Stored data
----------------------------------------
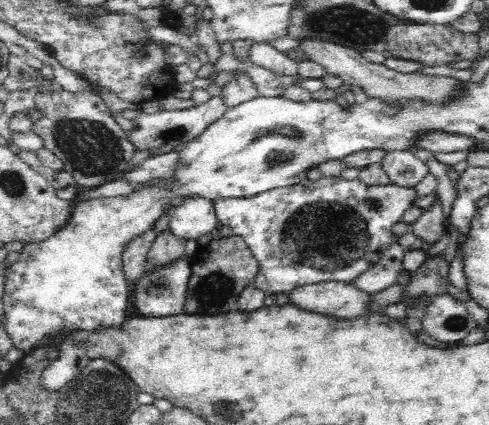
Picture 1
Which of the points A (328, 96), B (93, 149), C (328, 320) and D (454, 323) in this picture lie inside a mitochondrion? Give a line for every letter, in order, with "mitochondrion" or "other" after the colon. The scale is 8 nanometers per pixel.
A: other
B: mitochondrion
C: other
D: mitochondrion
----------------------------------------
**Task objective**
Write out exactly the lines from the line holding "Which of the" through the last line of the data, and nothing besides those lines.

**Solution to the problem**
Which of the points A (328, 96), B (93, 149), C (328, 320) and D (454, 323) in this picture lie inside a mitochondrion? Give a line for every letter, in order, with "mitochondrion" or "other" after the colon. The scale is 8 nanometers per pixel.
A: other
B: mitochondrion
C: other
D: mitochondrion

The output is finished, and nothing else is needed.